> **Exercise brief**: Identify each line in the records below that contains the string "viết", and copy those lines.

The input: Begin

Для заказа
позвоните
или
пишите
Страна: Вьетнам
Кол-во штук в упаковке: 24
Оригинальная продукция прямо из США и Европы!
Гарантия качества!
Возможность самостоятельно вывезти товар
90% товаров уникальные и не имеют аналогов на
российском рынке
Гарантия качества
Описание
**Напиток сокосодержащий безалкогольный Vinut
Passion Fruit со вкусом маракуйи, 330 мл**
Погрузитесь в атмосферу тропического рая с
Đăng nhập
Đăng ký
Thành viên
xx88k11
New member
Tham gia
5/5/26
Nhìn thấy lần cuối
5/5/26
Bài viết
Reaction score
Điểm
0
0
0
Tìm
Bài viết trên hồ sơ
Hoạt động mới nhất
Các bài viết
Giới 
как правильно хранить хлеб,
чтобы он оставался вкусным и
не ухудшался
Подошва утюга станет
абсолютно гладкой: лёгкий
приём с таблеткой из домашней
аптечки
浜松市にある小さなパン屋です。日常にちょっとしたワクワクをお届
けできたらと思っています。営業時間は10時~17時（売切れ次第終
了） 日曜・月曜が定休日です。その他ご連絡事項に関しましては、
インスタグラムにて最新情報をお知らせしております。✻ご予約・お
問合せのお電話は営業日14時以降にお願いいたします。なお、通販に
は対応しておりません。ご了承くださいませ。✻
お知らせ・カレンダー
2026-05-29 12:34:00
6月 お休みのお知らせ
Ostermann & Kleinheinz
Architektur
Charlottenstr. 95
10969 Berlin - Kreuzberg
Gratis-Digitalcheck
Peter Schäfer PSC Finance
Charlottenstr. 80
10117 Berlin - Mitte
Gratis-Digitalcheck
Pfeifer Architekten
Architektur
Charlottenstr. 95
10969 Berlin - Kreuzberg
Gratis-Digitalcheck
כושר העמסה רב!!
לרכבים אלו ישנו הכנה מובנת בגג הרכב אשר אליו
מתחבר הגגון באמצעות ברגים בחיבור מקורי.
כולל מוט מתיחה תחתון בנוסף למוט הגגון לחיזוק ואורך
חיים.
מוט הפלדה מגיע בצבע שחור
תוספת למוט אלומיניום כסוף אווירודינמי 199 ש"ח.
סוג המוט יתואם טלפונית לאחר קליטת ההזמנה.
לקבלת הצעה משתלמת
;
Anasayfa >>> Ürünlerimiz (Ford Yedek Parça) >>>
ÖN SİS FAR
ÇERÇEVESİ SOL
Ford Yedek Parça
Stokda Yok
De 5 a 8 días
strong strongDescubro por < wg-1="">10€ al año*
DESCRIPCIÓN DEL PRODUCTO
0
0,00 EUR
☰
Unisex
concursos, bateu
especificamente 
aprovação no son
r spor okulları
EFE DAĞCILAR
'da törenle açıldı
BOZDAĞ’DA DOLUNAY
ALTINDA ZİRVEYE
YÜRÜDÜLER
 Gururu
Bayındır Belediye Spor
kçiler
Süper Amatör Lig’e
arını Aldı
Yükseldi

The input: End

> **Answer to the exercise**:
Bài viết
Bài viết trên hồ sơ
Các bài viết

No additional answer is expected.